Fantastic Creature Telephone Exercise

Portrait of a man-bat (Vespertilio-homo), from an edition of the moon series published in Naples. (Courtesy of the New York Public Library.) (1836)
Portrait of a man-bat from The Sun and the Moon: The Remarkable True Account of Hoaxers, Showmen, Dueling Journalists, and Lunar Man-Bats (1836), published in the US before 1923 and public domain in the US.

To jumpstart my Writing Out of the Ordinary students thinking about the weird and wild, I created the following exercise for the first day of class.

1. The class breaks up into groups of at least five. Each group designates a leader and forms a line.
2. Each leader reads an entry in Borges’s Book of Imaginary Beings for two minutes. (I used “The Bird That Makes the Rain,” “A Crossbreed by Kafka,” and the “Hare in the Moon” as they’re among the shortest entries in the book.)
3. The leader then returns to the group and whispers details about the creature to the next group member; each member then whispers it to the next until everyone has heard about the creature.
4. The last group member must write, from memory, a summary of the creature as it was last described.
5. Each group then hands the summary to the leader of an adjacent group.
6. The groups then brainstorm and write a narrative (daily routine, an encounter, origin story, etc.) for the new creature.

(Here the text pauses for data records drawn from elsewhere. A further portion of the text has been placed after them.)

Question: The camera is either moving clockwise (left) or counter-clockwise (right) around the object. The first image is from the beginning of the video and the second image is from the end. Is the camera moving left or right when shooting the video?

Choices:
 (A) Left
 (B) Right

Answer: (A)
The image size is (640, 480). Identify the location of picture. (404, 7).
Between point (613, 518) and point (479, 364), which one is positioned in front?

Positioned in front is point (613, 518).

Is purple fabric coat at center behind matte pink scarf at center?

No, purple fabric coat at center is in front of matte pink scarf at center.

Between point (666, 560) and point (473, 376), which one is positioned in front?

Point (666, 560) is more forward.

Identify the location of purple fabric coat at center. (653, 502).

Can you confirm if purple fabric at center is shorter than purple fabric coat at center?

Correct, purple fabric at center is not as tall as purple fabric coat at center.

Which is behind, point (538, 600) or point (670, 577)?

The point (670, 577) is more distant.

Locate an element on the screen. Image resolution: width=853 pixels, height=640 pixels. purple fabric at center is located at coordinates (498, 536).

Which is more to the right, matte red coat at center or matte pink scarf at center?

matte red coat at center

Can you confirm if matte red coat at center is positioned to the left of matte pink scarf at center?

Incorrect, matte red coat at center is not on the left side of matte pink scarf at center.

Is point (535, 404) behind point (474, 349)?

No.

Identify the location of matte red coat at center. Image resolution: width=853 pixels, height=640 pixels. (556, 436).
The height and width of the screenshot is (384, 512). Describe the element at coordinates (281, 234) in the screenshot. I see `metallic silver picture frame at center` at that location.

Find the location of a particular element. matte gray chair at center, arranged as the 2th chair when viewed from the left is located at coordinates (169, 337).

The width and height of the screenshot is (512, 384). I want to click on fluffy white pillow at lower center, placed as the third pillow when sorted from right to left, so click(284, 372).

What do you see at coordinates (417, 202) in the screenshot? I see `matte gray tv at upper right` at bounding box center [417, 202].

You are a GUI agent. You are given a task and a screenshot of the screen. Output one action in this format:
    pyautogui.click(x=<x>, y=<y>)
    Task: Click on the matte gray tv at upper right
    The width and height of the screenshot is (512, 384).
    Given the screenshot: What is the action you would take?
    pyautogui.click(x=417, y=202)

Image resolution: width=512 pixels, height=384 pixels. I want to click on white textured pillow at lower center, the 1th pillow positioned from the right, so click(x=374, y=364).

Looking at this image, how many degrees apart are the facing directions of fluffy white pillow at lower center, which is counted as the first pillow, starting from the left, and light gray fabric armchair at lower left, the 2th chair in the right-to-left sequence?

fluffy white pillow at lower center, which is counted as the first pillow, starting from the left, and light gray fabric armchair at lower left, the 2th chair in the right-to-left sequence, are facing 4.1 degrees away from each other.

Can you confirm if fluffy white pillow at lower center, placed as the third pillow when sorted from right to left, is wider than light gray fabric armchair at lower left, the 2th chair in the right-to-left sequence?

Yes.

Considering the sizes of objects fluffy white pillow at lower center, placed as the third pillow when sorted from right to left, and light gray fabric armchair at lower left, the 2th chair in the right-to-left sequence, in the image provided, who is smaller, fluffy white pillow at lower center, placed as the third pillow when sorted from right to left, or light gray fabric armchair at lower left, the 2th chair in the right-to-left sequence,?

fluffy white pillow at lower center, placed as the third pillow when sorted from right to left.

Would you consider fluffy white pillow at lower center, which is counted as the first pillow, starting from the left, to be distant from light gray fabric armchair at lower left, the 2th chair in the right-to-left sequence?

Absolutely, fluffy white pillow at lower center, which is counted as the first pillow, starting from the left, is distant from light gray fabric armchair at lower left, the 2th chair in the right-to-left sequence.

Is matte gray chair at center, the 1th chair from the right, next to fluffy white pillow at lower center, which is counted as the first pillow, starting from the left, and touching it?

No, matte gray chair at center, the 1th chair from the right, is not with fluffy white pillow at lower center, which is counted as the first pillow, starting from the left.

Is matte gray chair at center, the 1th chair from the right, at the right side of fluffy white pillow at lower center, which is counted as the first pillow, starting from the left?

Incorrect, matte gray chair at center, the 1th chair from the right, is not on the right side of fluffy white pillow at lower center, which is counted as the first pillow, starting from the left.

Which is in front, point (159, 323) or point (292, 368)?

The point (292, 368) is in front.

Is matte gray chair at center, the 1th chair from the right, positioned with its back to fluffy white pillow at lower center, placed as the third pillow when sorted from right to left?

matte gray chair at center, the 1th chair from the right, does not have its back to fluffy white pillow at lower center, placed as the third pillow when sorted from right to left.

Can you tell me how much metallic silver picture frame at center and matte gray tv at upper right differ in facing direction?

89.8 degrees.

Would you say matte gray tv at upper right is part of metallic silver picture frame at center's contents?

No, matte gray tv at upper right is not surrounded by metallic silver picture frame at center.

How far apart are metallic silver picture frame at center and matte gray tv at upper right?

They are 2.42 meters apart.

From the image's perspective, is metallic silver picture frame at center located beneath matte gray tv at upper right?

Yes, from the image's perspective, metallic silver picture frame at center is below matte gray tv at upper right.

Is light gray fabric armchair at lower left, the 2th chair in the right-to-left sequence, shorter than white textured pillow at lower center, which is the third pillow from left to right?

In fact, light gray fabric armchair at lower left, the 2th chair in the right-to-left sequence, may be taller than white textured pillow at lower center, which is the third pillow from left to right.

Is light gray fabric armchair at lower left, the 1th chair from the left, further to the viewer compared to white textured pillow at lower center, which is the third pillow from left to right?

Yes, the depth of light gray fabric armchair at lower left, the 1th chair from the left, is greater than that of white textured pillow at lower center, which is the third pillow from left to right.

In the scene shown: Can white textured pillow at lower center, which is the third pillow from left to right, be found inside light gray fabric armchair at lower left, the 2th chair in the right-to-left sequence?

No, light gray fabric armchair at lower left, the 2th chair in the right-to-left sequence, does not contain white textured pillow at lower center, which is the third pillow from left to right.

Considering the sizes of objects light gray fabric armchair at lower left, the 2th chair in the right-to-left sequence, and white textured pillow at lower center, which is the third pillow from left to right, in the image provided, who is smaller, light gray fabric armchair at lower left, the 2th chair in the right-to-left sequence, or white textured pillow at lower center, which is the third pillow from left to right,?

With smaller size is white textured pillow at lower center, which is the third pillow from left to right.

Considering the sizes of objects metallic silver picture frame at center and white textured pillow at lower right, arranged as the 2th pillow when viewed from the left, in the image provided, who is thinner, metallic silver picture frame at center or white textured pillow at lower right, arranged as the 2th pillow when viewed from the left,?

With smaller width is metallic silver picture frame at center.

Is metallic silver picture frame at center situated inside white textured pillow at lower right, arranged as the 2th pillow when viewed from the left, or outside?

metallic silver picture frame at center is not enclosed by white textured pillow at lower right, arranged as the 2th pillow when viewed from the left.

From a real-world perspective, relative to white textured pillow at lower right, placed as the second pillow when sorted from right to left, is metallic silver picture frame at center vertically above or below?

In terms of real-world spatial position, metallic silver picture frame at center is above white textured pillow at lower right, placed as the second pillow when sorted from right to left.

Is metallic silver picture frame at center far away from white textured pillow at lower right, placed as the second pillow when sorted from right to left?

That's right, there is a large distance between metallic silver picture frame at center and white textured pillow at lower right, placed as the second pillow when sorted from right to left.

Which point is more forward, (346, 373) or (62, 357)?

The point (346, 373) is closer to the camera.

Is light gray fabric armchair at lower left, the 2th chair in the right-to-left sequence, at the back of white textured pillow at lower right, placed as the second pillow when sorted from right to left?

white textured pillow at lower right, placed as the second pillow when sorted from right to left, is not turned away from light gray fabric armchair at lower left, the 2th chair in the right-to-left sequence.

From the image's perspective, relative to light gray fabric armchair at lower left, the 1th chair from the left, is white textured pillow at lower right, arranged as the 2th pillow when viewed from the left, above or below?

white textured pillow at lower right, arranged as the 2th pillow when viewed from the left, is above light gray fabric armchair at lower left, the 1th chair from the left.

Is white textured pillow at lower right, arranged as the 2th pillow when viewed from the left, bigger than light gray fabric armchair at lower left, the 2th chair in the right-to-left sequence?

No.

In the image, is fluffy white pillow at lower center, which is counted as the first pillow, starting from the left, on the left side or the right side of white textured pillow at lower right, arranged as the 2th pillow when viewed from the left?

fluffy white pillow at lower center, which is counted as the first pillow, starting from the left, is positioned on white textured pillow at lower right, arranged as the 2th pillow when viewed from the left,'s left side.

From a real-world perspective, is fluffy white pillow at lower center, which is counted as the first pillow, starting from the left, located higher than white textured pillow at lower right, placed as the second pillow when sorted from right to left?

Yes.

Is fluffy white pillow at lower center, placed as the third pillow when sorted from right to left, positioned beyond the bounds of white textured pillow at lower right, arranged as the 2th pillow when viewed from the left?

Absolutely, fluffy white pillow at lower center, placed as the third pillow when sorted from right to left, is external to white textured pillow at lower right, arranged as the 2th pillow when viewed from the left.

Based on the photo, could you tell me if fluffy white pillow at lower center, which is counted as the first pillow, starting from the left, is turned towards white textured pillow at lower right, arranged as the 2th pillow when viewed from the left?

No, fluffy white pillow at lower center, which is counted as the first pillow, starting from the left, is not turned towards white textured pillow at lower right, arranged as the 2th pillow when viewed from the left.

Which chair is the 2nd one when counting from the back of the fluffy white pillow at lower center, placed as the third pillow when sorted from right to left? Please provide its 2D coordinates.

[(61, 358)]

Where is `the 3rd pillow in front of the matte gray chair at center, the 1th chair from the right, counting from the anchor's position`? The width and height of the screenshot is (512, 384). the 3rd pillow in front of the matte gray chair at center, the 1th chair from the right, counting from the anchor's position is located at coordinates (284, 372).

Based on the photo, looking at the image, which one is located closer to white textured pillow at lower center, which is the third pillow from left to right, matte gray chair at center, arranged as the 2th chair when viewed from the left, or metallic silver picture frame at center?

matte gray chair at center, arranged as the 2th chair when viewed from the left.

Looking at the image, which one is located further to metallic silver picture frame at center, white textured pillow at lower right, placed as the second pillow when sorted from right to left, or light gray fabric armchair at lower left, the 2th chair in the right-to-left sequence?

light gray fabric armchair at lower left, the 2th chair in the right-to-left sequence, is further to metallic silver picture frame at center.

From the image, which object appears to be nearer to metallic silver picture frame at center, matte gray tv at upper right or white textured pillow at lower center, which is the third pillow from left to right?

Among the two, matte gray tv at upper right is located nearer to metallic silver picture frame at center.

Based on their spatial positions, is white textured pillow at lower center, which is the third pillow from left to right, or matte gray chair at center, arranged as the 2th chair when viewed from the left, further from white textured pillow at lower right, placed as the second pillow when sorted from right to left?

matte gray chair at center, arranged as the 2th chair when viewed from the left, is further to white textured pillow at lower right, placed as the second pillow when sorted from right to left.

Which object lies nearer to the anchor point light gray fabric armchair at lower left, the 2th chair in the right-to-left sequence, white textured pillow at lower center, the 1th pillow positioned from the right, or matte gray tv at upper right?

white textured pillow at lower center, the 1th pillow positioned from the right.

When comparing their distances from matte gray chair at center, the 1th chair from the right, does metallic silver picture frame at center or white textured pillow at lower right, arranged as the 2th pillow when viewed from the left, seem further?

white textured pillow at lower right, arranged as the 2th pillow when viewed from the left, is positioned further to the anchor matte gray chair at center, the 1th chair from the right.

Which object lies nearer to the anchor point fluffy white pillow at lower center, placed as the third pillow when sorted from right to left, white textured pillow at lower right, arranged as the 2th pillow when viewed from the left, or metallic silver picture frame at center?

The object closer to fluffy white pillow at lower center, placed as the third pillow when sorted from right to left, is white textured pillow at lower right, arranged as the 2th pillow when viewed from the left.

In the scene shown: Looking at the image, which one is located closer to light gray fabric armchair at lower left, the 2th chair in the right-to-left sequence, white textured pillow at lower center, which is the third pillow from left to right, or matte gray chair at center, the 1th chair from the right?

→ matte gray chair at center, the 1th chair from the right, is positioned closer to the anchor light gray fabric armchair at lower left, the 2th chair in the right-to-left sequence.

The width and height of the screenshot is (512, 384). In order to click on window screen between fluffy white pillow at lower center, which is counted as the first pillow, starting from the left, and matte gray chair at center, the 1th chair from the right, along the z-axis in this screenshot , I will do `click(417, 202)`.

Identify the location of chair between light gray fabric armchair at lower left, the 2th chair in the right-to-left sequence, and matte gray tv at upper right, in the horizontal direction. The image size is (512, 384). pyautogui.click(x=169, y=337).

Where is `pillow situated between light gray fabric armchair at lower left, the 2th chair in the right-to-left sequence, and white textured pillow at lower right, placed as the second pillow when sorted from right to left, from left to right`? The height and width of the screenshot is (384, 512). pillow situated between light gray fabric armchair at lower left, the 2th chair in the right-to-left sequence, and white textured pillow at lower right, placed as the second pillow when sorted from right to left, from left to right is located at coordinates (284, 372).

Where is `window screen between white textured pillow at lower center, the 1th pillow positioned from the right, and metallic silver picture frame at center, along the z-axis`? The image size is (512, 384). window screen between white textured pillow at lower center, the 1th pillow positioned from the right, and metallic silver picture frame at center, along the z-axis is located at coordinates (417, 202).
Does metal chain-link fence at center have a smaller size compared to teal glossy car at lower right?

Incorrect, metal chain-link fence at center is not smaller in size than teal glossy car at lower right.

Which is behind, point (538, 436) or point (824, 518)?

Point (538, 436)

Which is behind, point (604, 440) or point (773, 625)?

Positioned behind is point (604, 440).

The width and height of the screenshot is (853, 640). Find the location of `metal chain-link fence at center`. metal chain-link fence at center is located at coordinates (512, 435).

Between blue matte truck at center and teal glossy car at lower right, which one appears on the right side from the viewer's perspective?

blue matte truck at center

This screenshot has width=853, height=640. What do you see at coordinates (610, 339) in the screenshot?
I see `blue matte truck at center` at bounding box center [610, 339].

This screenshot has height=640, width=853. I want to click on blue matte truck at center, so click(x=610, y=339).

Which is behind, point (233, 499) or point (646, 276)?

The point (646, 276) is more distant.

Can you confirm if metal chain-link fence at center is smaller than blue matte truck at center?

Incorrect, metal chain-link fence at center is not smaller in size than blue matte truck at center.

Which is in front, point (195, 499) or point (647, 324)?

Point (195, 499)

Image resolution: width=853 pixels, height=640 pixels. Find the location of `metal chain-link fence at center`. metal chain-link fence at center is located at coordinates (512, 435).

There’s several “translations” here that I asked my students to consider:

1. text to memory,
2. speech to hearing (multiplied by however many students are in a group),
3. intention of the writer (the last group member) to readers (the next group),
4. and information (transcription) to imagination (the narrative).

This exercise introduces students to a practice of imaginative thinking, asks them to consider readers’ relationship to text, locates significant and memorable details, and provides them with a chance to interact and thus establish a good rapport with one another—a boon to future workshops!